In 1955, the Whitehorse Star editor, Harry Boyle, hired Flo to write about social items, women's organizations, church activities, and, when her three kids were in school, police court, city and territorial council.
Later, Flo became the editor of the Star and in the mid-sixties provided daily news copy for the fledgling news service of CBC Radio. I clearly recall reading the nightly news that Flo hand-delivered to the station on yellow news copy sheets, neatly typed and ready to be mangled by this rookie radio news reader.
In 1974, politics beckoned. Flo won the Whitehorse West seat on Yukon Territorial Council, and assumed cabinet posts for Health, Welfare and Corrections.
After a four-year term, she went back into journalism and community life, but politics soon called again, and she became Mayor of The City of Whitehorse in 1981.
Shortly after putting on chain of office, Flo was faced with a major flood, the closure of the largest producing mine, and the shutdown of The White Pass Railroad. It wasn't a happy time.
But Flo was gaining recognition for her years of service. In 1979, she received an Honorary Doctorate from the University of Western Ontario, where she had graduated forty years earlier.
In 1984, she was invested as a Member of the Order of Canada.
Of all her accomplishments, she is perhaps proudest of her role in promoting Martha Louise Black's Yukon legacy. Flo authored an updated version of Martha's biography called My Ninety Years, and is tireless in promoting her role in Yukon history.
Flo continues to write, and participate in community life as well as being an active volunteer with the Transportation Museum - all the while researching the Yukon's colourful history of which she has become a very integral part.
A CKRW Yukon Nugget by Les McLaughlin
Alex’s introduction to trapping began early in life growing up alongside the Pelly River, under the McArthur Mountains.
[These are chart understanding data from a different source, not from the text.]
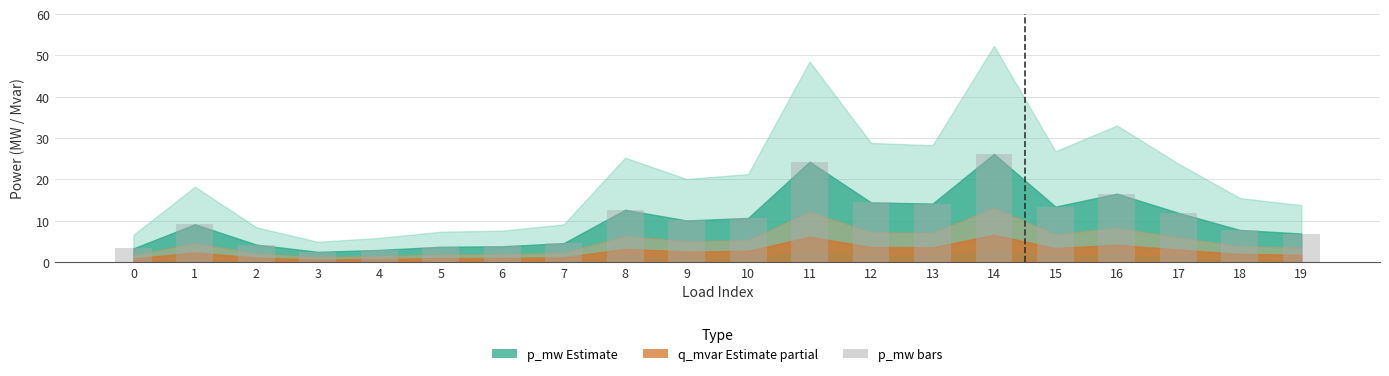

Approximately how many times larger is the value at 10 compared to 2?

2.5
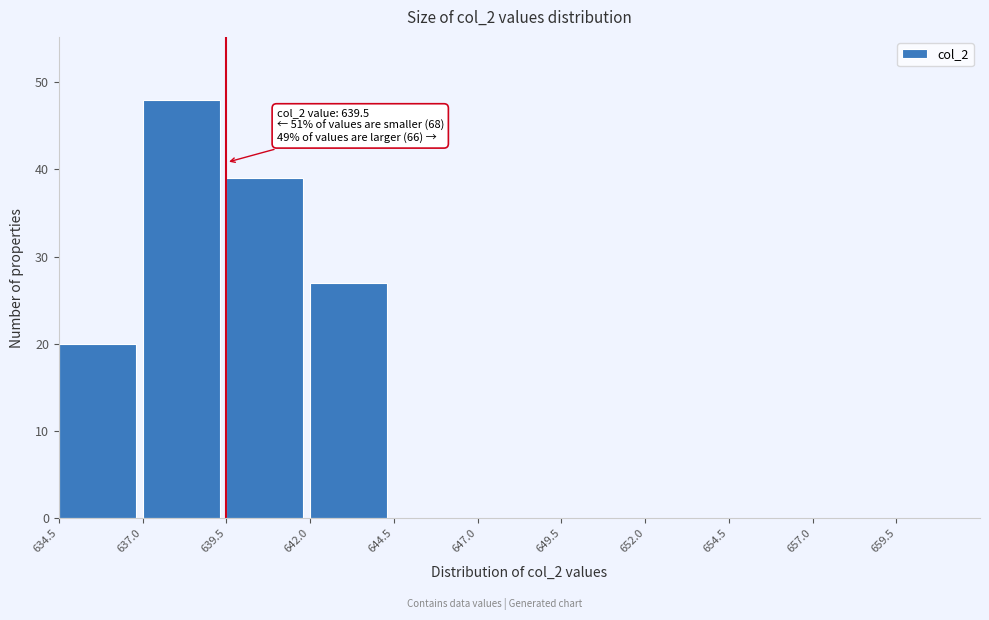

Which range on the x-axis has the tallest bar?

637.0 to 639.5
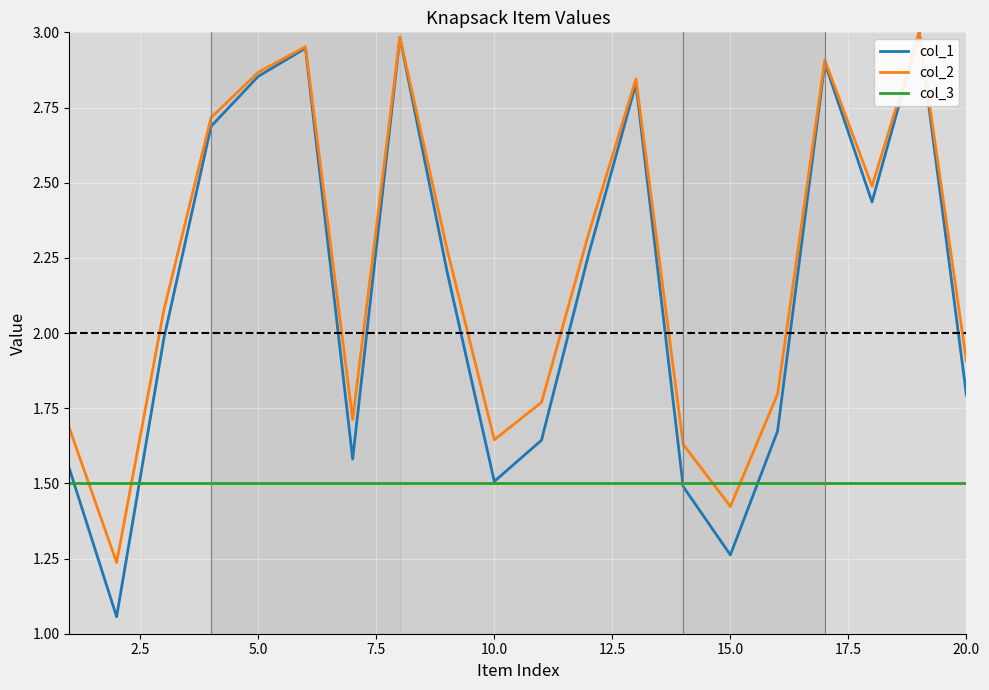

Which series has the widest spread of values?

col_1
He honed his skills under the tutelage of his parents and developed a wealth of experience trapping with his brothers at home, as well as in the more remote regions of the territory where they relished exploring.
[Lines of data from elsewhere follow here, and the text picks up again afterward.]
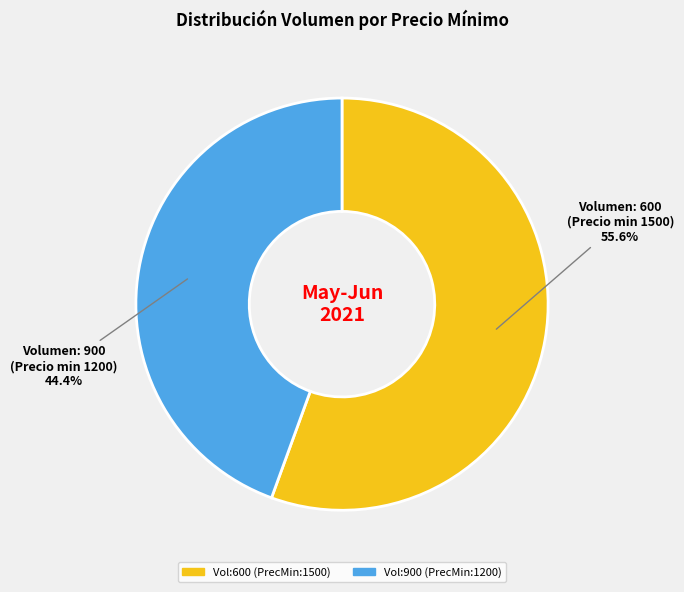

Is there any slice that represents more than half of the pie?

Yes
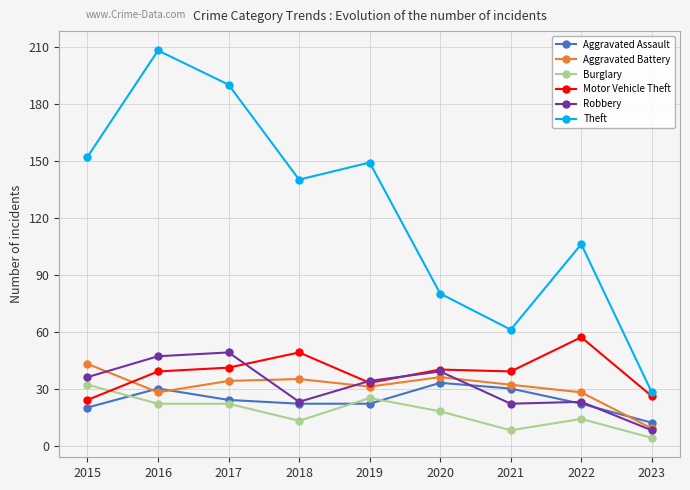

Which category has the highest value across all series?

2016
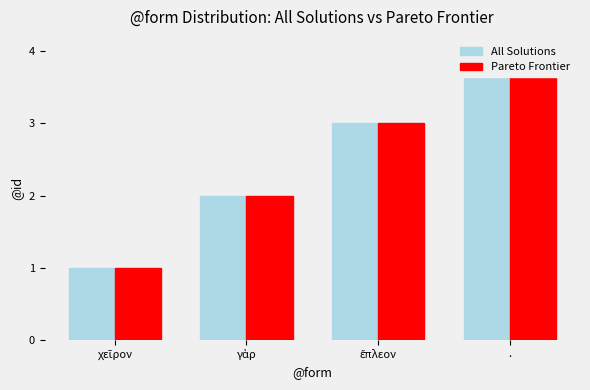

How many bars are there in total?

8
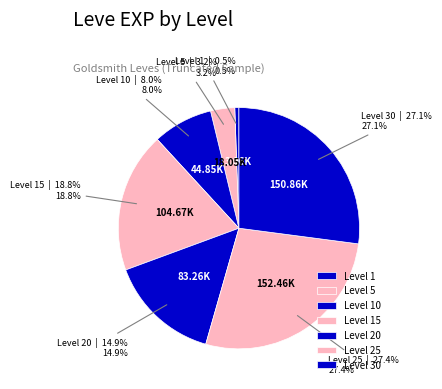

Which has a higher value, Level 5 or Level 30?

Level 30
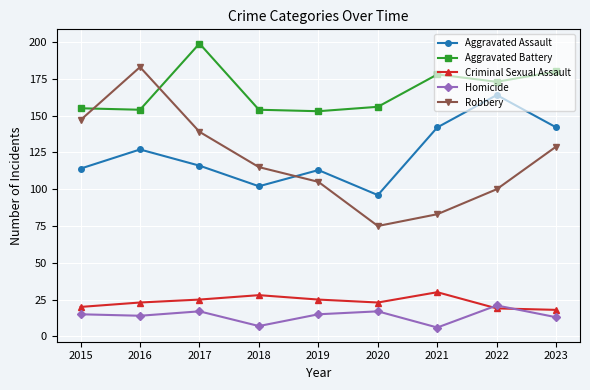

True or false: Aggravated Assault has a value of 58 at 2015.

False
In 1972, Ted Geddes, founder and then president of the Yukon Trappers Association (YTA), sent Alex to Prince George, B.C. to take a trappers training course. Hoping to start a trapper education program in the Yukon, Ted probably did not realize at the time, just how successful his idea would become, nor how instrumental his choice of instructor would be in determining that success.
In 1976, the “Game Branch” recruited Alex to help demonstrate trapping techniques in the first series of what became known as “trapper education workshops” in the territory. He continued as chief instructor when the program was turned over to the YTA to deliver. Over the years Alex continued to teach as well as take on the added responsibility of program co-ordination.
Alex has provided instruction to trappers all across the north including the Yukon, Alaska, B.C. and N.W.T. He has taught in classrooms, community centres, band halls, garages, trappers cabins and out on the land. He has put many miles on his truck driving to the communities and has on more than one occasion reached remote trappers by either snowmachine or bush plane. Always willing to share his knowledge and an occasional story or two, Alex was a welcome guest in many homes in every Yukon community. People signing up for a workshop today still ask if Alex will be the instructor.
A believer of the adage “you are never too old to learn”, Alex loved to share ideas he got from the trappers he instructed both young and old. He attended courses in Alberta, B.C. and Yukon. Alex practices what he preaches every time he is able to escape from his busy schedule to his trapline and his “Mansion in the Sky”.
Alex’s knowledge and skills are recognized not only at home but all across this country. He has participated in national discussions on setting minimum standards for trapper education. He has promoted trapping and the fur trade at every opportunity including expositions in Canada and Europe.
He has received many awards in recognition of his commitment including the Order of Canada (1992), the Ted Geddes (YTA 1984), Leo Heisz (YTA 1989 and 1994), Lloyd Cook (FIC 1993), Sportsman of the Year (YFGA 1995 and CWF 1996), and Jim Bourque (FIC 1998) awards.